O bar estava mais cheio que de costume. Cleber queria a sua mesa de sempre mas um casal já a ocupava. O homem, olhos vermelhos e muito suado, lambia o pescoço da mulher. Ela parecia não gostar, mas estava cansada demais pra reagir. Ele teria que esperar que o casal fosse embora, ou se contentar com a mesa dentro do bar, que comprometia a sua visão. A poucos metros dali, ela trabalhava. O posto estava movimentado e ela parecia descansada de ontem. Se mexia com vigor e suas bochechas davam sinal de um corpo saudável.
O baixinho trouxe a cerveja da marca que ele sempre tomava. Tirou o abridor do bolso da camisa azul e sacou a chapinha com um som oco. Cleber tentara em casa tirar aquele som da garrafa de cerveja. Foram doze tentativas frustradas. Ficou embriagado e passou a desenhar com cabeças de fósforos em brasa, figuras eróticas nas velas dos largos castiçais da mesa da sala.
O baixinho estava sério. Devia ser devido ao grande movimento do bar. Já se sabia que os dez por cento não iam para seu bolso então quanto mais vazio, melhor o bar seria, pra ele. Para o Cleber também, que teria uma melhor visão do posto de gasolina. Os dois as vezes trocavam algumas palavras e o garçom já não confundia seu nome, como na nona vez em que Cleber entrou no Bar Pituca e fora chamado de Jorge. Ele não corrigira o atendente. Não gostava de seu verdadeiro nome e se interessou pela idéia de ter duas identidades. Mas o baixinho, de alguma maneira, resgatou seu nome legítimo e o usava antes de cada frase dirigida à ele.
O casal pediu a conta. Cleber seguiu o baixinho até a mesa na calçada. Eles desembolsaram algumas notas amassadas e deixaram o bar. Cleber se acomodou. Um carro preto entrou no posto e parou na bomba dela. Seu short era curtíssimo e tinha a cor desgastada de tantas lavagens.

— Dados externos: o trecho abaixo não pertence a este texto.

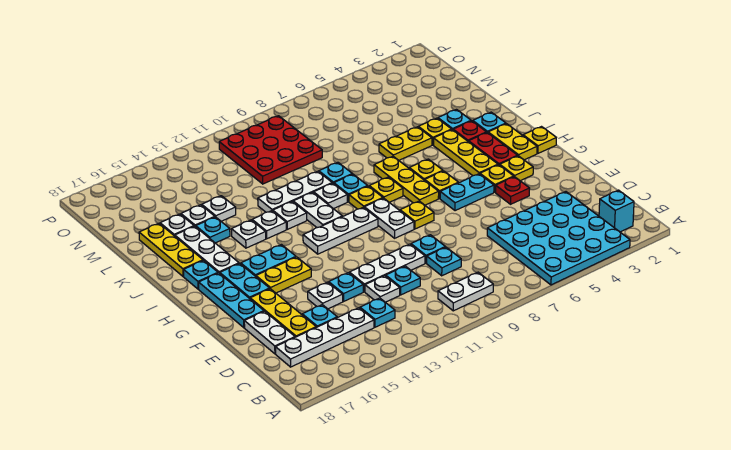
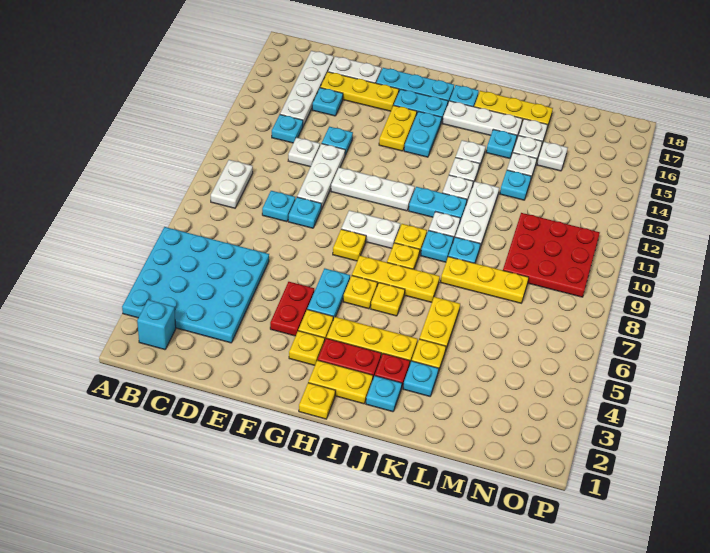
cyan plate D11 level 1 -> cyan plate L13 level 1
white plate E14 level 1 -> white plate M15 level 1
red plate F4 level 1 -> red plate F4:F5 level 1
white plate H10:H12 level 1 -> white plate F11:H11 level 1
white plate I11:J11 level 1 -> cyan plate I11:J11 level 1
none -> yellow plate K8:M8 level 1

Isso excitava Cleber que pensava que por tanto uso, aquela roupa já trazia o cheiro dela impregnado. Cheiro dos seus fluidos.
O motorista entregou as chaves e meteu a cabeça pra fora do carro, pra vê-la se curvar levemente em direção a entrada do tanque, com a mangueira de gasolina na mão. Os números giravam borrados no contados. Cléber engoliu uns amendoins que uma menina largou em cima de sua mesa, com displicência. O motorista saiu do carro e se aproximou da moça que agora secava as gotas de gasolina que escorriam na lataria do carro. Talvez tivesse tirado o bico um segundo antes da bomba se desligar, automaticamente. Ele sorriu com um lado da boca e disse alguma coisa. Cleber adivinhava suas palavras. “Vazou, querida?”. Ela esticou a mão. “trinta e cinco reais”. Ele colocou uma nota em sua mão. Seria R$50? Ela se virou, com desprezo e entregou a nota pra sua colega, que lavava o vidro de um fusca, na bomba vizinha. O motorista voltou pro carro, já sem o mesmo sorriso e arrancou com violência, criando um som agudo do pneu em falso no asfalto liso. Alguns freqüentadores do bar interromperam suas conversas inúteis pra balbuciar queixas vazias em direção do carro que já dobrava a esquina seguinte. Cleber se negou a comprar o saco de amendoins. A menina recolheu o resto da amostra que deixara em sua mesa e evitou cruzar o olhar com o dele. “Pão duro!”.